• **Excerpts from a dataset**:
■ ■ ■ ■

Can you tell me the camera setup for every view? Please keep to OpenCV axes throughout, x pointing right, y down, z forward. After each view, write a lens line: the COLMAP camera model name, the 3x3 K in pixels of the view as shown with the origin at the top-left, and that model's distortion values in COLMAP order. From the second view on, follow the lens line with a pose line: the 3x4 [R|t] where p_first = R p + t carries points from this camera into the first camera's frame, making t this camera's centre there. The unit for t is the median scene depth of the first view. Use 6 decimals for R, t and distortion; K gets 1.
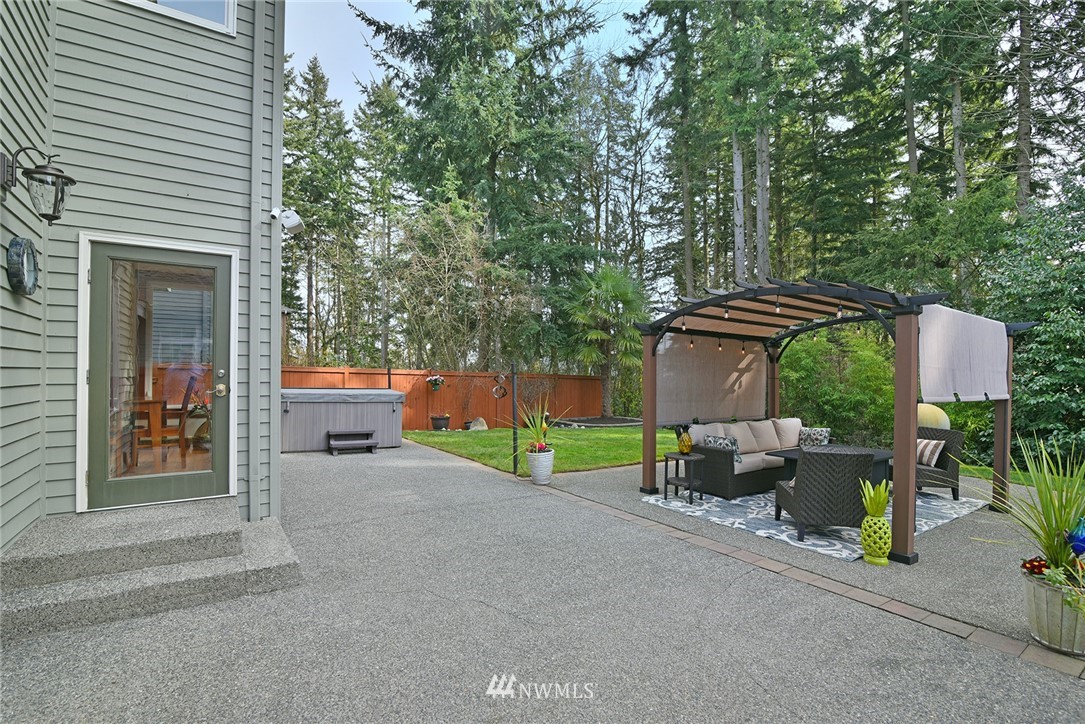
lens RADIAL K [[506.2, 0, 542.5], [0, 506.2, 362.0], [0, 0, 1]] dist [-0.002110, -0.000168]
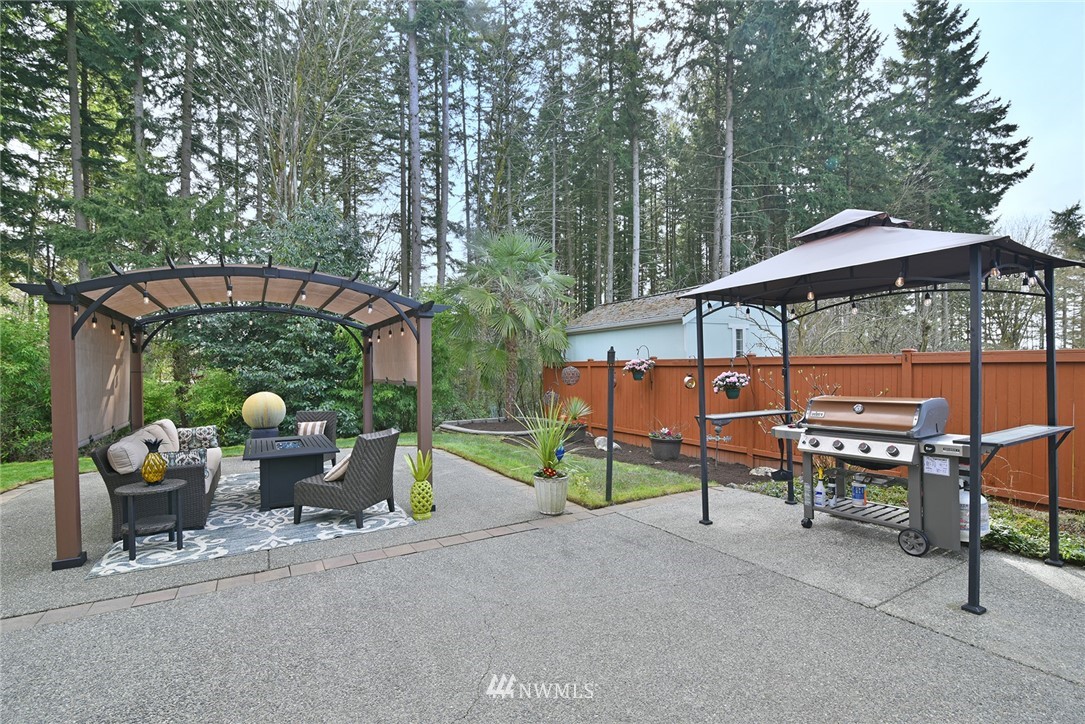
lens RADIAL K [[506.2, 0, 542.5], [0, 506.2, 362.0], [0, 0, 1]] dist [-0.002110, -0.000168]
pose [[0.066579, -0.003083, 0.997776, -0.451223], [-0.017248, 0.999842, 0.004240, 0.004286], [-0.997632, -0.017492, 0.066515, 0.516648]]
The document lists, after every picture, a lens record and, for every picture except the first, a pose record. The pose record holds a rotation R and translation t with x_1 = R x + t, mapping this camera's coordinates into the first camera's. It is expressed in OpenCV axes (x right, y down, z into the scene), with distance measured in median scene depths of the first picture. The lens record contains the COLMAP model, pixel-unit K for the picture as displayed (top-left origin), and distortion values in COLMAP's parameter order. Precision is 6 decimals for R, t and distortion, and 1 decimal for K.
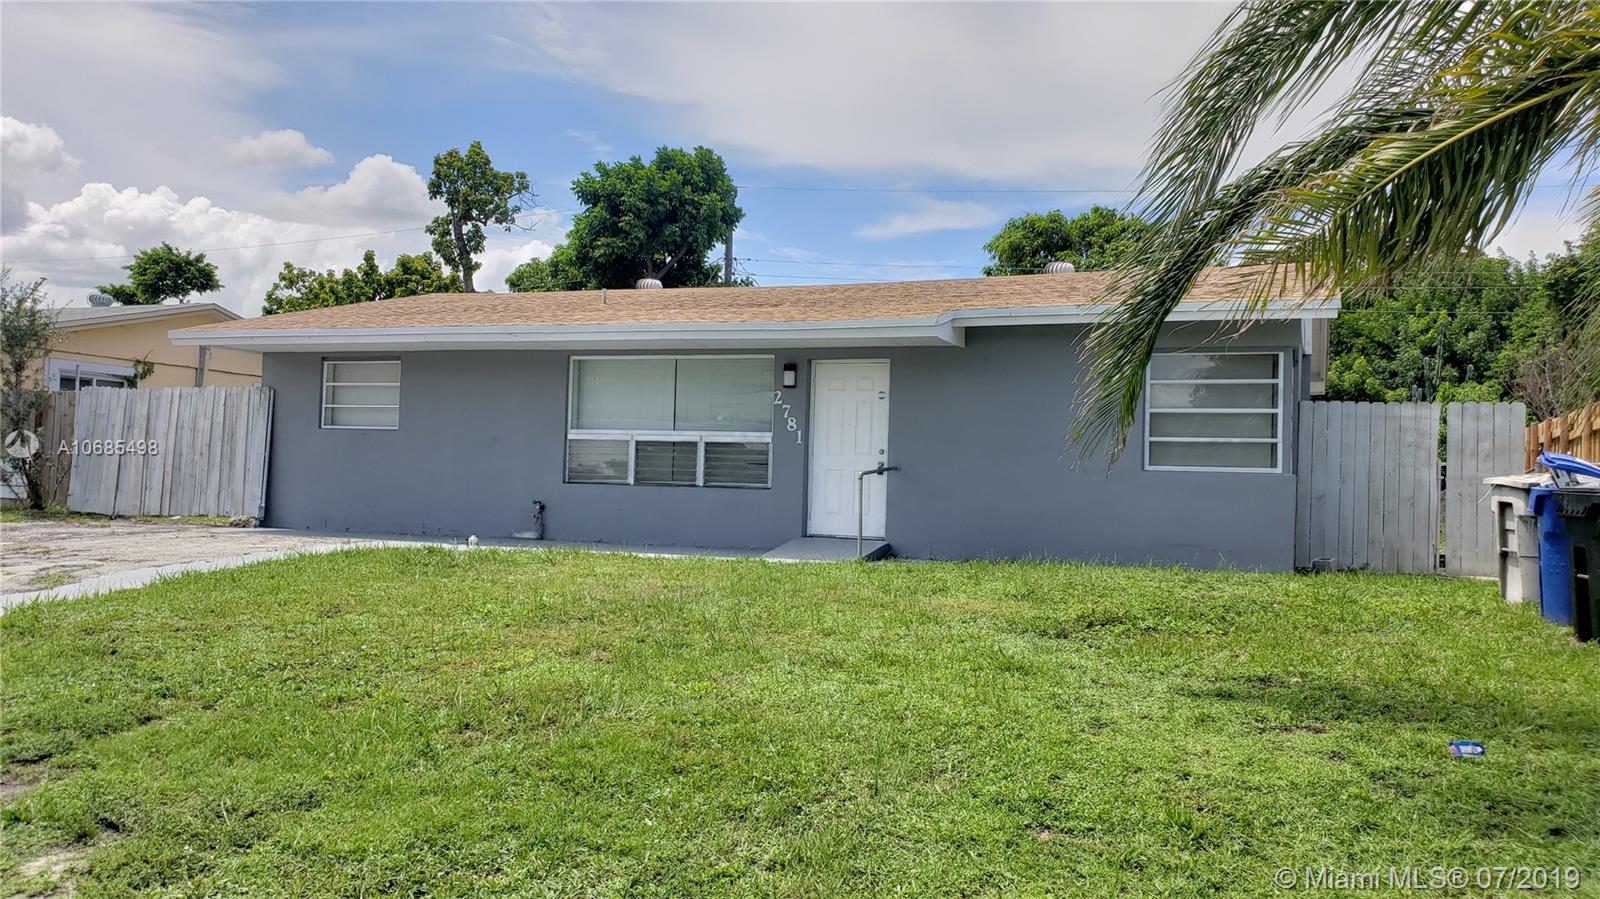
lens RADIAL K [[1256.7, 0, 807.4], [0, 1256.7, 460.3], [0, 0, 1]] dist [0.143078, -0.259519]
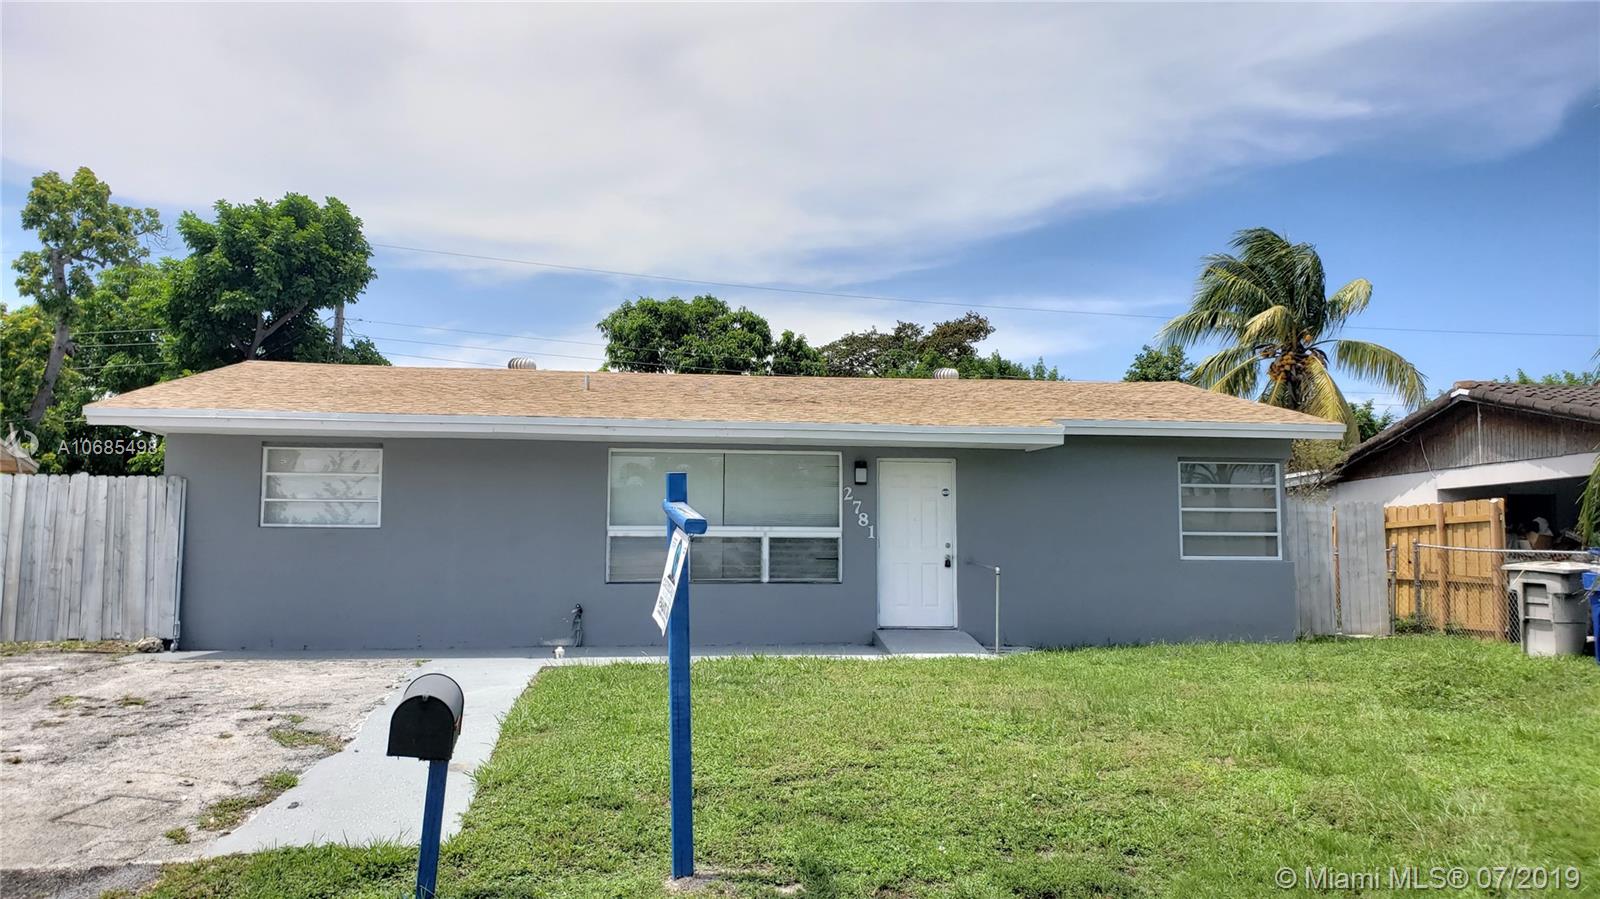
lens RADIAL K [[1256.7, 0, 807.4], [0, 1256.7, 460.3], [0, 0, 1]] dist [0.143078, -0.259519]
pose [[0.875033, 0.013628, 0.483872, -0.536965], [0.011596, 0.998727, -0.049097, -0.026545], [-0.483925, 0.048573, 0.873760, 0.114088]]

■ ■ ■ ■

• **About this task**:
Format every line of the data above as a JSON list of strings, one string per line, skipping blank lines and leaving out the pictures.

• **Problem solution**:
[
  "Can you tell me the camera setup for every view? Please keep to OpenCV axes throughout, x pointing right, y down, z forward. After each view, write a lens line: the COLMAP camera model name, the 3x3 K in pixels of the view as shown with the origin at the top-left, and that model's distortion values in COLMAP order. From the second view on, follow the lens line with a pose line: the 3x4 [R|t] where p_first = R p + t carries points from this camera into the first camera's frame, making t this camera's centre there. The unit for t is the median scene depth of the first view. Use 6 decimals for R, t and distortion; K gets 1.",
  "lens RADIAL K [[506.2, 0, 542.5], [0, 506.2, 362.0], [0, 0, 1]] dist [-0.002110, -0.000168]",
  "lens RADIAL K [[506.2, 0, 542.5], [0, 506.2, 362.0], [0, 0, 1]] dist [-0.002110, -0.000168]",
  "pose [[0.066579, -0.003083, 0.997776, -0.451223], [-0.017248, 0.999842, 0.004240, 0.004286], [-0.997632, -0.017492, 0.066515, 0.516648]]",
  "The document lists, after every picture, a lens record and, for every picture except the first, a pose record. The pose record holds a rotation R and translation t with x_1 = R x + t, mapping this camera's coordinates into the first camera's. It is expressed in OpenCV axes (x right, y down, z into the scene), with distance measured in median scene depths of the first picture. The lens record contains the COLMAP model, pixel-unit K for the picture as displayed (top-left origin), and distortion values in COLMAP's parameter order. Precision is 6 decimals for R, t and distortion, and 1 decimal for K.",
  "lens RADIAL K [[1256.7, 0, 807.4], [0, 1256.7, 460.3], [0, 0, 1]] dist [0.143078, -0.259519]",
  "lens RADIAL K [[1256.7, 0, 807.4], [0, 1256.7, 460.3], [0, 0, 1]] dist [0.143078, -0.259519]",
  "pose [[0.875033, 0.013628, 0.483872, -0.536965], [0.011596, 0.998727, -0.049097, -0.026545], [-0.483925, 0.048573, 0.873760, 0.114088]]"
]